## Required task
Can you quote every line of the data below verbatim, leaving nothing out and changing nothing?

## The input
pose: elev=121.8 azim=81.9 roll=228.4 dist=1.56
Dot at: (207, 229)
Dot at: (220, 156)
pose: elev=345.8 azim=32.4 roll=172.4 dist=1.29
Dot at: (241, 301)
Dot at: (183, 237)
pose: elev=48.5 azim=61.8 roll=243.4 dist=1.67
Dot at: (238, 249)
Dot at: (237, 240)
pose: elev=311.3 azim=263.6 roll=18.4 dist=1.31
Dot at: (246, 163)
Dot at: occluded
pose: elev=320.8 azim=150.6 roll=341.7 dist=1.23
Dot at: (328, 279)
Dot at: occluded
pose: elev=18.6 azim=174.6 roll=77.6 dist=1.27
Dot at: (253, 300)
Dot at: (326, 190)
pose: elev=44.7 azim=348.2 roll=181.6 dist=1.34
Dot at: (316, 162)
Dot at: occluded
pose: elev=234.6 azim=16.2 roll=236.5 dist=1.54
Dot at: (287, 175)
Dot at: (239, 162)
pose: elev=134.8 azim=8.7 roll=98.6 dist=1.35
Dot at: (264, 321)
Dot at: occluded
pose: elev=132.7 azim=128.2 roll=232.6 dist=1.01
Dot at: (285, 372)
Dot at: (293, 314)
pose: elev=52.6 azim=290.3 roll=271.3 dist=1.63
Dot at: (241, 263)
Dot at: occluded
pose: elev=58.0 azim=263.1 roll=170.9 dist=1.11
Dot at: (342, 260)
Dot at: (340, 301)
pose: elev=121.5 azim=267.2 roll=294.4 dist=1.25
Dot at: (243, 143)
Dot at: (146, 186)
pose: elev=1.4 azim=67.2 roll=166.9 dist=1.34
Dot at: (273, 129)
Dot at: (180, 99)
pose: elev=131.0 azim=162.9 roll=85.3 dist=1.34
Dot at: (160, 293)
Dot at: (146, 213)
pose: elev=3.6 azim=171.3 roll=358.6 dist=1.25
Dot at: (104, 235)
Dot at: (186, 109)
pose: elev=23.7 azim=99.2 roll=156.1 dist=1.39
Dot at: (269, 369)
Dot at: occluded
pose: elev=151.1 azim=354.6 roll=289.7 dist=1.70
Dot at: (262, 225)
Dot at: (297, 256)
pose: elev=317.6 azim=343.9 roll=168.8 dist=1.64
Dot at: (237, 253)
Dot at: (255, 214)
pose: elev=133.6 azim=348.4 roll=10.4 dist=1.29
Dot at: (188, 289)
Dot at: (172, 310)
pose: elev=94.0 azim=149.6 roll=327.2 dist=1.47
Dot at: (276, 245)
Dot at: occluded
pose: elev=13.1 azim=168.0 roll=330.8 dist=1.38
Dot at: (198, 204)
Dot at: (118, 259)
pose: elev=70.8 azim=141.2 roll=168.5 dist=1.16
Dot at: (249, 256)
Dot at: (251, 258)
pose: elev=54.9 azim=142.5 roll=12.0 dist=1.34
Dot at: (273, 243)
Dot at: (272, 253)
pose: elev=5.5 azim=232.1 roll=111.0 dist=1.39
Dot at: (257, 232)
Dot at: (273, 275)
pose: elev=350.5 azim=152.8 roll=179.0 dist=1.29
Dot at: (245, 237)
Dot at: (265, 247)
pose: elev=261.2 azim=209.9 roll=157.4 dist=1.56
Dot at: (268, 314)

## Solution to the exercise
pose: elev=121.8 azim=81.9 roll=228.4 dist=1.56
Dot at: (207, 229)
Dot at: (220, 156)
pose: elev=345.8 azim=32.4 roll=172.4 dist=1.29
Dot at: (241, 301)
Dot at: (183, 237)
pose: elev=48.5 azim=61.8 roll=243.4 dist=1.67
Dot at: (238, 249)
Dot at: (237, 240)
pose: elev=311.3 azim=263.6 roll=18.4 dist=1.31
Dot at: (246, 163)
Dot at: occluded
pose: elev=320.8 azim=150.6 roll=341.7 dist=1.23
Dot at: (328, 279)
Dot at: occluded
pose: elev=18.6 azim=174.6 roll=77.6 dist=1.27
Dot at: (253, 300)
Dot at: (326, 190)
pose: elev=44.7 azim=348.2 roll=181.6 dist=1.34
Dot at: (316, 162)
Dot at: occluded
pose: elev=234.6 azim=16.2 roll=236.5 dist=1.54
Dot at: (287, 175)
Dot at: (239, 162)
pose: elev=134.8 azim=8.7 roll=98.6 dist=1.35
Dot at: (264, 321)
Dot at: occluded
pose: elev=132.7 azim=128.2 roll=232.6 dist=1.01
Dot at: (285, 372)
Dot at: (293, 314)
pose: elev=52.6 azim=290.3 roll=271.3 dist=1.63
Dot at: (241, 263)
Dot at: occluded
pose: elev=58.0 azim=263.1 roll=170.9 dist=1.11
Dot at: (342, 260)
Dot at: (340, 301)
pose: elev=121.5 azim=267.2 roll=294.4 dist=1.25
Dot at: (243, 143)
Dot at: (146, 186)
pose: elev=1.4 azim=67.2 roll=166.9 dist=1.34
Dot at: (273, 129)
Dot at: (180, 99)
pose: elev=131.0 azim=162.9 roll=85.3 dist=1.34
Dot at: (160, 293)
Dot at: (146, 213)
pose: elev=3.6 azim=171.3 roll=358.6 dist=1.25
Dot at: (104, 235)
Dot at: (186, 109)
pose: elev=23.7 azim=99.2 roll=156.1 dist=1.39
Dot at: (269, 369)
Dot at: occluded
pose: elev=151.1 azim=354.6 roll=289.7 dist=1.70
Dot at: (262, 225)
Dot at: (297, 256)
pose: elev=317.6 azim=343.9 roll=168.8 dist=1.64
Dot at: (237, 253)
Dot at: (255, 214)
pose: elev=133.6 azim=348.4 roll=10.4 dist=1.29
Dot at: (188, 289)
Dot at: (172, 310)
pose: elev=94.0 azim=149.6 roll=327.2 dist=1.47
Dot at: (276, 245)
Dot at: occluded
pose: elev=13.1 azim=168.0 roll=330.8 dist=1.38
Dot at: (198, 204)
Dot at: (118, 259)
pose: elev=70.8 azim=141.2 roll=168.5 dist=1.16
Dot at: (249, 256)
Dot at: (251, 258)
pose: elev=54.9 azim=142.5 roll=12.0 dist=1.34
Dot at: (273, 243)
Dot at: (272, 253)
pose: elev=5.5 azim=232.1 roll=111.0 dist=1.39
Dot at: (257, 232)
Dot at: (273, 275)
pose: elev=350.5 azim=152.8 roll=179.0 dist=1.29
Dot at: (245, 237)
Dot at: (265, 247)
pose: elev=261.2 azim=209.9 roll=157.4 dist=1.56
Dot at: (268, 314)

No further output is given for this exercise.